Student Oriya Mevorach believes the
program will fill a tremendous void in the religious community: the
lack of female leaders who are well-versed in Talmud and Jewish law
and can influence the halachic decision-making process in modern
Orthodox society. “There is a critical need to make Judaism and
halacha relevant to men and women alike,” she stresses. “We must try
to create an open society where women will be welcomed to apply
their education and intelligence to solving contemporary problems.

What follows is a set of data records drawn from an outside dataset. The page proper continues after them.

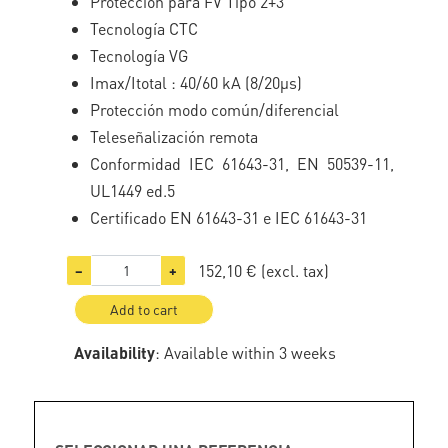
Protección para FV Tipo 2+3
Tecnología CTC
Tecnología VG
Imax/Itotal : 40/60 kA (8/20µs)
Protección modo común/diferencial
Teleseñalización remota
Conformidad IEC 61643-31, EN 50539-11,
UL1449 ed.5
Certificado EN 61643-31 e IEC 61643-31
152,10 €
(excl. tax)
−
+
Add to cart
Availability
: Available within 3 weeks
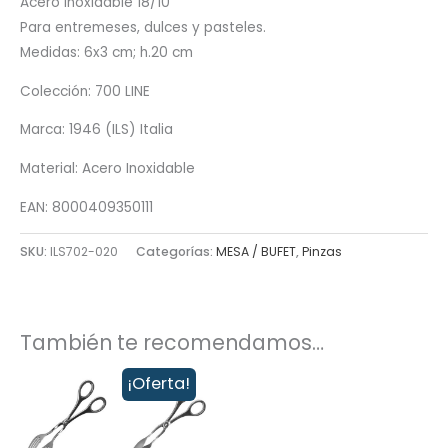
Acero inoxidable 18/10
Para entremeses, dulces y pasteles.
Medidas: 6x3 cm; h.20 cm
Colección: 700 LINE
Marca: 1946 (ILS) Italia
Material: Acero Inoxidable
EAN: 8000409350111
SKU:
ILS702-020
Categorías:
MESA / BUFET
,
Pinzas
También te recomendamos…
¡Oferta!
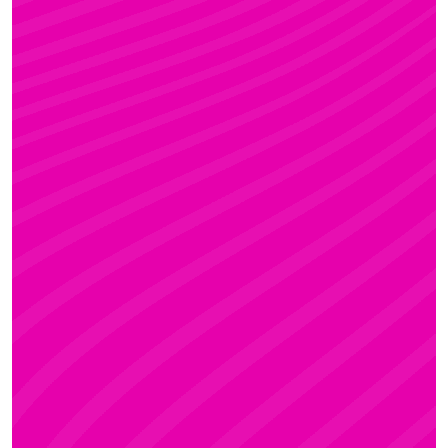
FANNI
Rúdsport és Gyerek Rúdsport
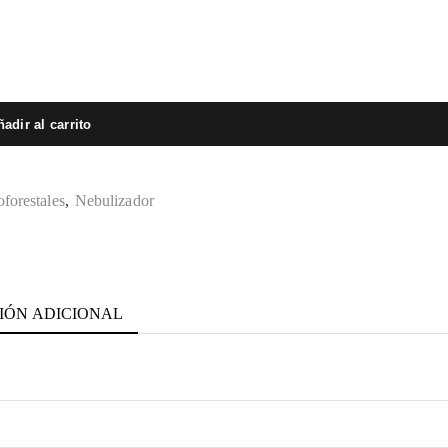
adir al carrito
forestales
,
Nebulizador
IÓN ADICIONAL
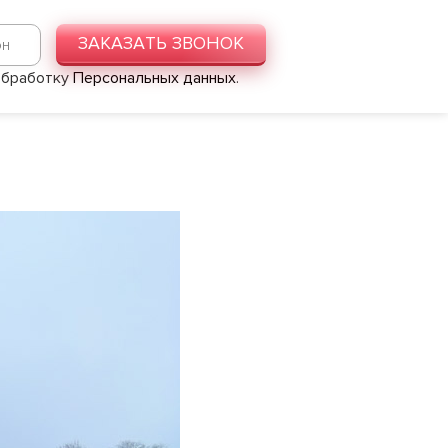
ЗАКАЗАТЬ ЗВОНОК
 обработку
Персональных данных
.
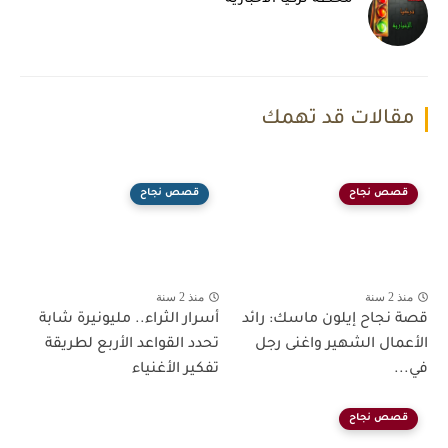
مقالات قد تهمك
قصص نجاح
قصص نجاح
منذ 2 سنة
منذ 2 سنة
قصة نجاح إيلون ماسك: رائد
أسرار الثراء.. مليونيرة شابة
الأعمال الشهير واغنى رجل
تحدد القواعد الأربع لطريقة
في...
تفكير الأغنياء
قصص نجاح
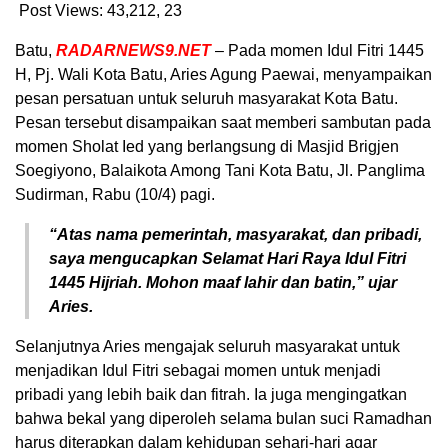
Post Views: 43,212,
23
Batu,
RADARNEWS9.NET
– Pada momen Idul Fitri 1445
H, Pj. Wali Kota Batu, Aries Agung Paewai, menyampaikan
pesan persatuan untuk seluruh masyarakat Kota Batu.
Pesan tersebut disampaikan saat memberi sambutan pada
momen Sholat Ied yang berlangsung di Masjid Brigjen
Soegiyono, Balaikota Among Tani Kota Batu, Jl. Panglima
Sudirman, Rabu (10/4) pagi.
“Atas nama pemerintah, masyarakat, dan pribadi,
saya mengucapkan Selamat Hari Raya Idul Fitri
1445 Hijriah. Mohon maaf lahir dan batin,” ujar
Aries.
Selanjutnya Aries mengajak seluruh masyarakat untuk
menjadikan Idul Fitri sebagai momen untuk menjadi
pribadi yang lebih baik dan fitrah. Ia juga mengingatkan
bahwa bekal yang diperoleh selama bulan suci Ramadhan
harus diterapkan dalam kehidupan sehari-hari agar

Training Outstanding TeachersAs the scholars in the Women’s Leadership Program continue their intense studies in the coming academic year, six outstanding women who completed Midreshet Lindenbaum’s Educator Fellowships Program this past June will be taking up teaching positions in Jewish day schools across the U.S. “This year’s graduates have been placed in schools in Houston, Boston, Washington D.C., Teaneck, N.J., Chicago and San Antonio,” reports program director Rabbi Stanley Peerless. Through the Educator Fellowships, the post-university women spent a year at Midreshet Lindenbaum, receiving innovative training for teaching in Diaspora communities. One example is Raichel Cohen, who came to the program after earning a B.A. in biotechnology from McGill University in Montreal. Raichel focused her individual project for the Educator Fellowships on the integration of science and Bible in teaching the book of Bereshit – Genesis. “The Educator Fellowships were very practical, both in preparing us to teach Jewish subjects and to teach Jewish people how to build Jewish identity,” she says. Raichel will now begin instructing both chemistry and Tanach for ninth through 12th grades at the Melvin J. Berman Hebrew Academy of Greater Washington. Firsts for Hadas
As 33 young women
recently completed their year of intense Torah study in the Hadas
Program and began their service in the Israel Defense Forces, there
were two unprecedented developments in the unique Midreshet
Lindenbaum framework for religious young women who wish to serve in
the IDF. “This year marks the first time that a Hadas participant
has been accepted to the IDF Spokesman’s unit,” reports the
program’s director, Rabbi Ohad Tehar-Lev. “And it is also the
first time we have chayalot bodedot – ’lone soldiers’ who have come
on aliya without their families.” Lone, But Far From Alone Four other Hadas participants, hailing from Europe and North America, have taken on an additional challenge: making aliya without their families and enlisting in the IDF as chayelot bodedot – literally, lone soldiers. “It was always clear to me that I’d come on aliya after I graduated high school,” says D., 19, whose name and country of origin cannot be used due to the sensitive nature of her service in the Intelligence Corps. Visiting Israel during her senior year of high school, D. decided to join the Maria and Joel Finkle Program for Overseas Students at Midreshet Lindenbaum. But when the school’s teachers learned that she spoke fluent Hebrew and intended to make aliya, they encouraged her to join one of the Israeli programs, and she was especially attracted to Hadas.
Another soldier, R., 21, also looked into
learning at Midreshet Lindenbaum on a senior year visit to Israel.
“Once I sat in on the lessons, there was no question that this was
where I wanted to be,” she recalls. Leaving her family in Europe,
she enrolled in the Hadas program upon making aliya last year.